• Task goal: Please return all lines in the listing holding the word "middle".

□ □ □ □

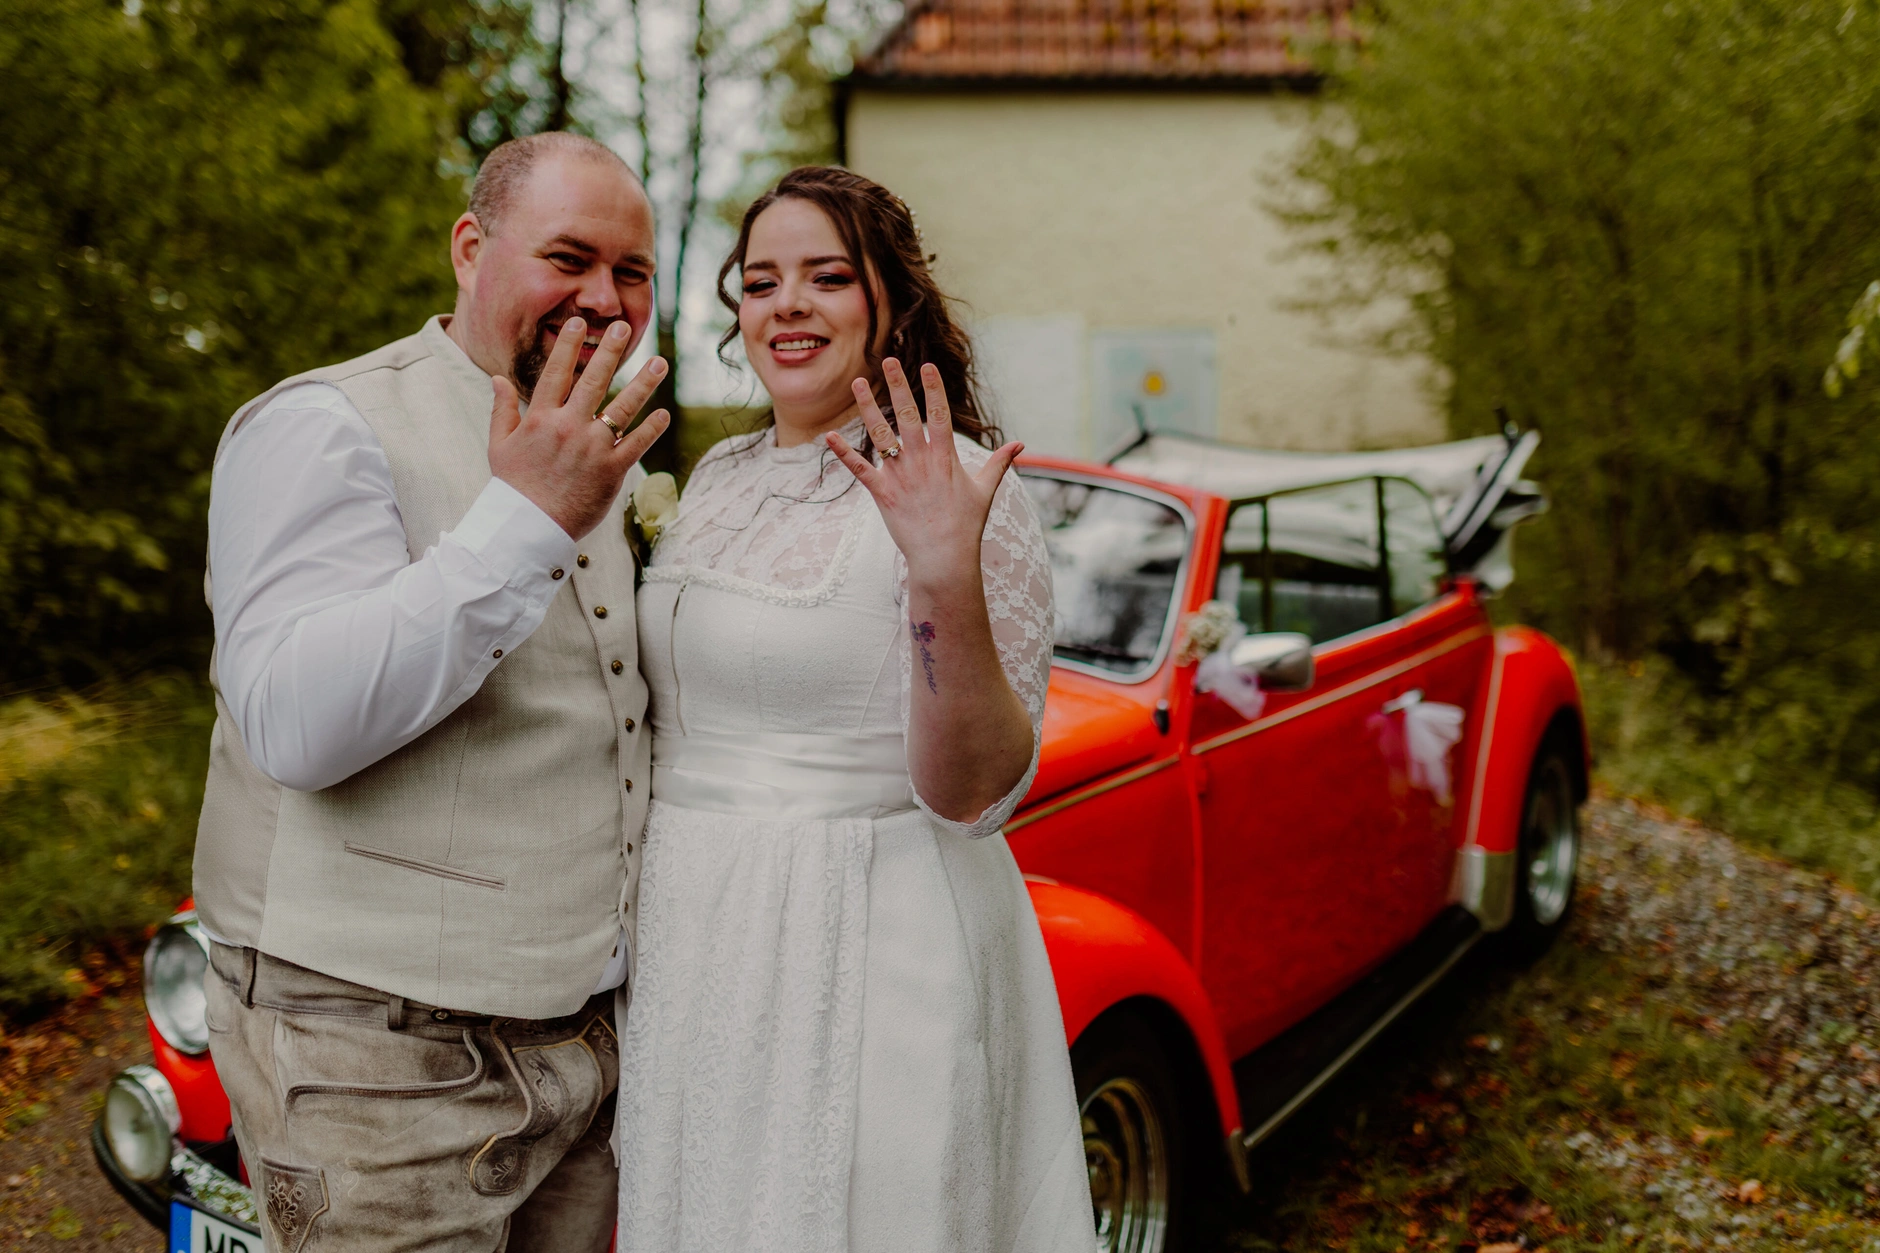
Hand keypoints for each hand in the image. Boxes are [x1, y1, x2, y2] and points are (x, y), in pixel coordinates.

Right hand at [488, 316, 669, 540]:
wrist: (528, 527)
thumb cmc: (513, 487)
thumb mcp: (499, 445)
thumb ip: (502, 410)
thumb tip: (497, 379)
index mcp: (541, 418)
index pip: (557, 373)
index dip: (569, 346)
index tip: (581, 323)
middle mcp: (568, 427)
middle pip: (593, 381)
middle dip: (611, 352)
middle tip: (624, 328)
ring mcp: (592, 448)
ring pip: (623, 408)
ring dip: (644, 383)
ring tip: (660, 362)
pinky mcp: (611, 470)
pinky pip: (637, 444)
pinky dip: (651, 429)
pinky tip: (663, 413)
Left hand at [825, 358, 1021, 588]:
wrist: (944, 558)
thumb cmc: (966, 524)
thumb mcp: (985, 490)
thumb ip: (999, 463)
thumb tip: (1020, 445)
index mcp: (945, 457)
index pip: (938, 414)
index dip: (932, 388)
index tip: (925, 365)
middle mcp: (921, 461)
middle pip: (908, 416)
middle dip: (897, 386)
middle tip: (889, 360)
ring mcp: (900, 476)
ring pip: (881, 435)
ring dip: (868, 408)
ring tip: (857, 383)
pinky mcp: (882, 494)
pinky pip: (860, 470)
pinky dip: (844, 454)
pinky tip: (830, 435)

□ □ □ □

• Answer space:
middle mcp: (568, 427)
middle pip: (593, 381)
middle dip: (611, 352)
middle tip: (624, 328)
middle mcp: (921, 461)
middle pip: (908, 416)
middle dip: (897, 386)
middle tip: (889, 360)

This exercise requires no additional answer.